* [Exercise]: In the records below, the lines from the one containing "where hl is" through the last are to be reproduced exactly and alone.

* [Source data]:
★ ★ ★ ★ ★

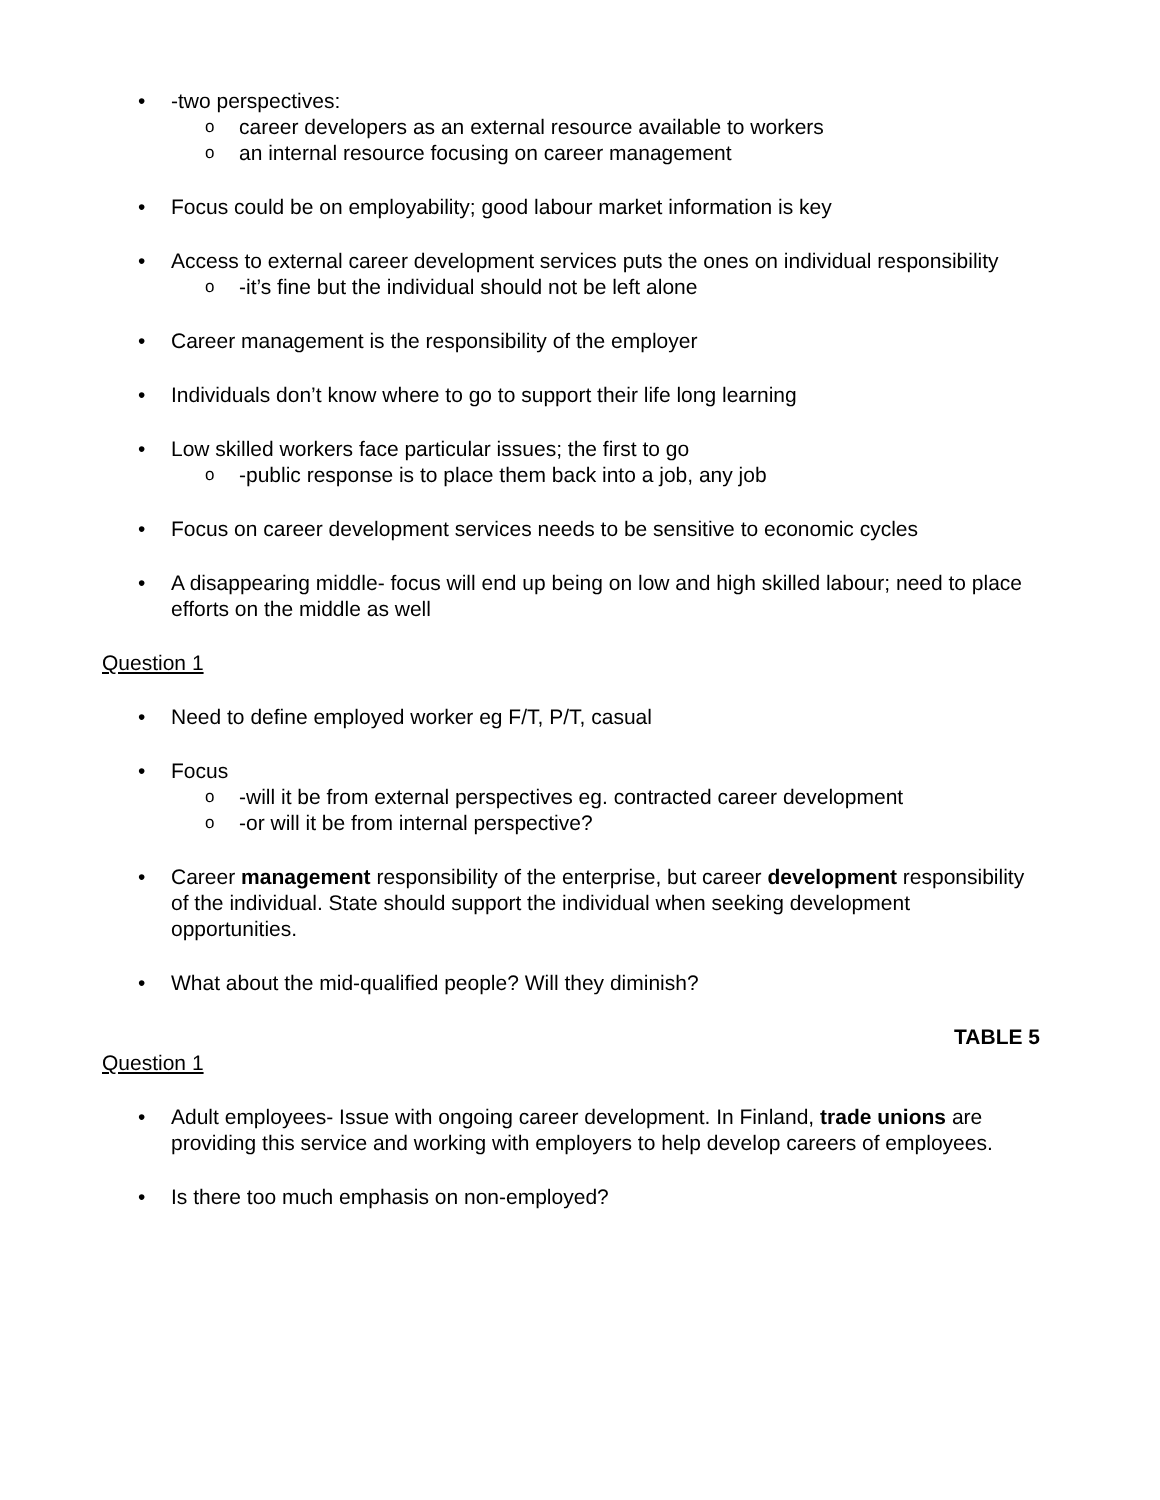• -two perspectives:
o career developers as an external resource available to workers
o an internal resource focusing on career management
• Focus could be on employability; good labour market information is key
• Access to external career development services puts the ones on individual responsibility
o -it’s fine but the individual should not be left alone
• Career management is the responsibility of the employer
• Individuals don’t know where to go to support their life long learning
• Low skilled workers face particular issues; the first to go
o -public response is to place them back into a job, any job
• Focus on career development services needs to be sensitive to economic cycles
• A disappearing middle- focus will end up being on low and high skilled labour; need to place efforts on the middle as well
Question 1
• Need to define employed worker eg F/T, P/T, casual
• Focus
o -will it be from external perspectives eg. contracted career development
o -or will it be from internal perspective?
• Career management responsibility of the enterprise, but career development responsibility of the individual. State should support the individual when seeking development opportunities.
• What about the mid-qualified people? Will they diminish?
TABLE 5
Question 1
• Adult employees- Issue with ongoing career development. In Finland, trade unions are providing this service and working with employers to help develop careers of employees.
• Is there too much emphasis on non-employed?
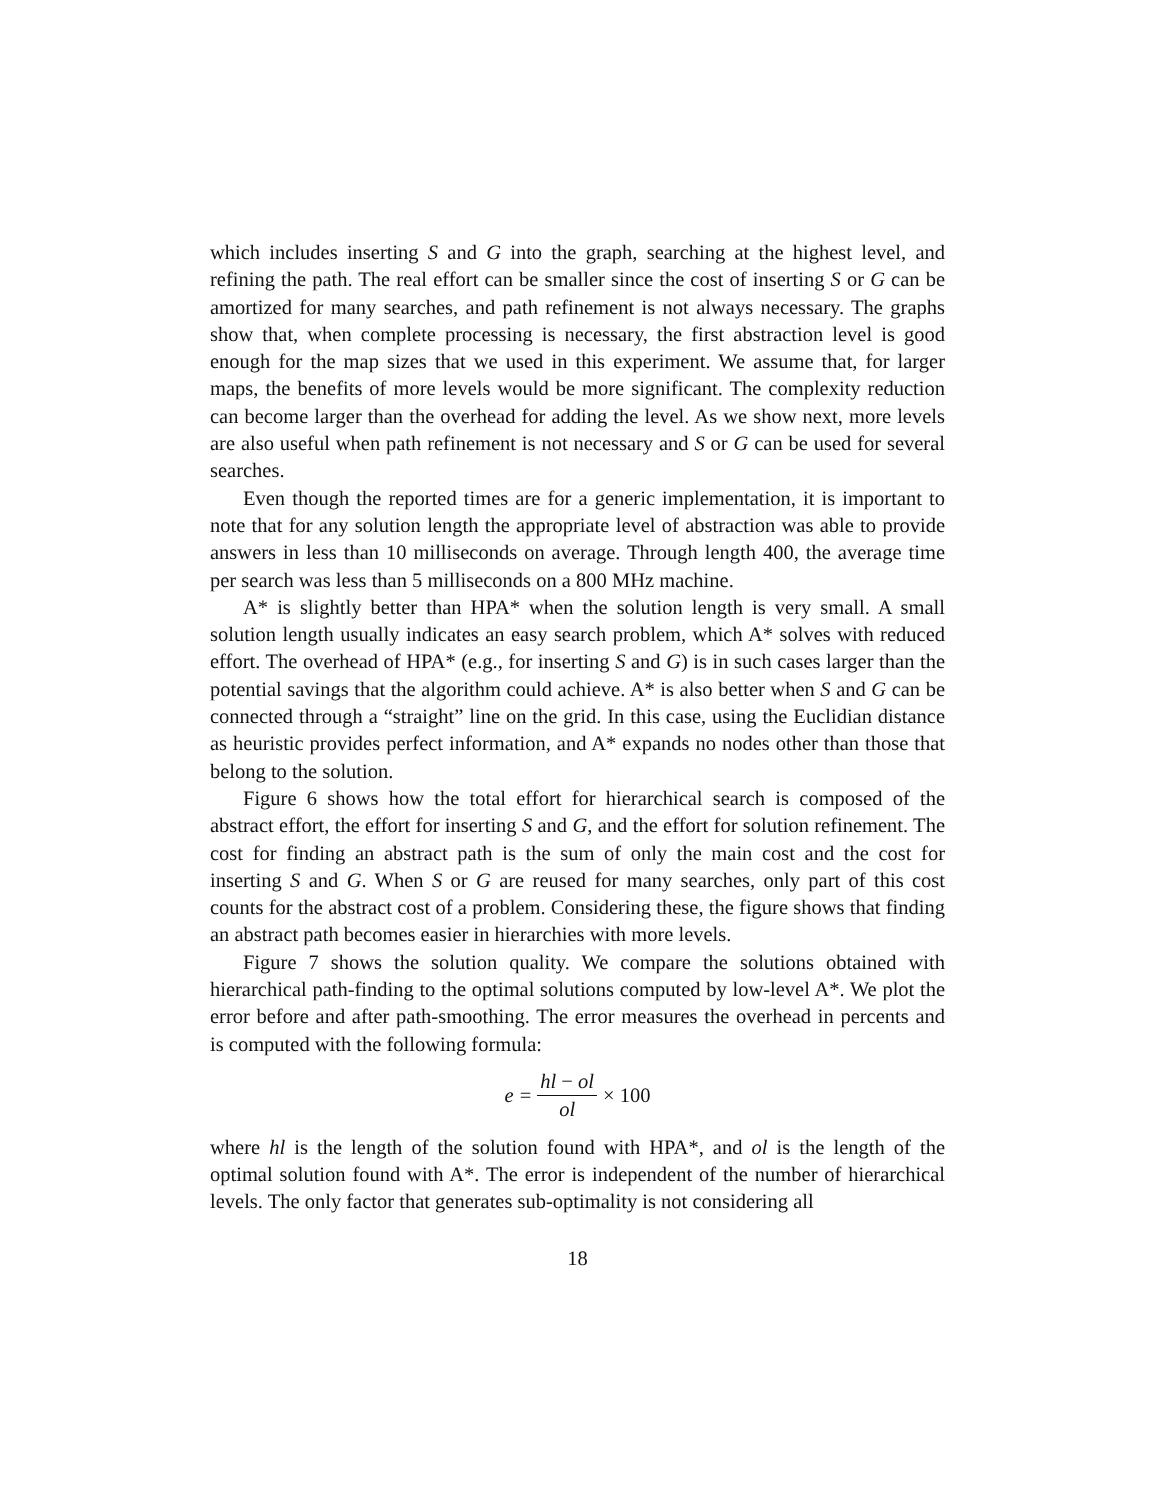which includes inserting S and G into the graph, searching at the highest level, and refining the path. The real effort can be smaller since the cost of inserting S or G can be amortized for many searches, and path refinement is not always necessary. The graphs show that, when complete processing is necessary, the first abstraction level is good enough for the map sizes that we used in this experiment. We assume that, for larger maps, the benefits of more levels would be more significant. The complexity reduction can become larger than the overhead for adding the level. As we show next, more levels are also useful when path refinement is not necessary and S or G can be used for several searches.
Even though the reported times are for a generic implementation, it is important to note that for any solution length the appropriate level of abstraction was able to provide answers in less than 10 milliseconds on average. Through length 400, the average time per search was less than 5 milliseconds on a 800 MHz machine.
A* is slightly better than HPA* when the solution length is very small. A small solution length usually indicates an easy search problem, which A* solves with reduced effort. The overhead of HPA* (e.g., for inserting S and G) is in such cases larger than the potential savings that the algorithm could achieve. A* is also better when S and G can be connected through a “straight” line on the grid. In this case, using the Euclidian distance as heuristic provides perfect information, and A* expands no nodes other than those that belong to the solution.
Figure 6 shows how the total effort for hierarchical search is composed of the abstract effort, the effort for inserting S and G, and the effort for solution refinement. The cost for finding an abstract path is the sum of only the main cost and the cost for inserting S and G. When S or G are reused for many searches, only part of this cost counts for the abstract cost of a problem. Considering these, the figure shows that finding an abstract path becomes easier in hierarchies with more levels.
Figure 7 shows the solution quality. We compare the solutions obtained with hierarchical path-finding to the optimal solutions computed by low-level A*. We plot the error before and after path-smoothing. The error measures the overhead in percents and is computed with the following formula:
e = hl − ol ol × 100
where hl is the length of the solution found with HPA*, and ol is the length of the optimal solution found with A*. The error is independent of the number of hierarchical levels. The only factor that generates sub-optimality is not considering all
18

★ ★ ★ ★ ★

* [Response area]:
where hl is the length of the solution found with HPA*, and ol is the length of the optimal solution found with A*. The error is independent of the number of hierarchical levels. The only factor that generates sub-optimality is not considering all
18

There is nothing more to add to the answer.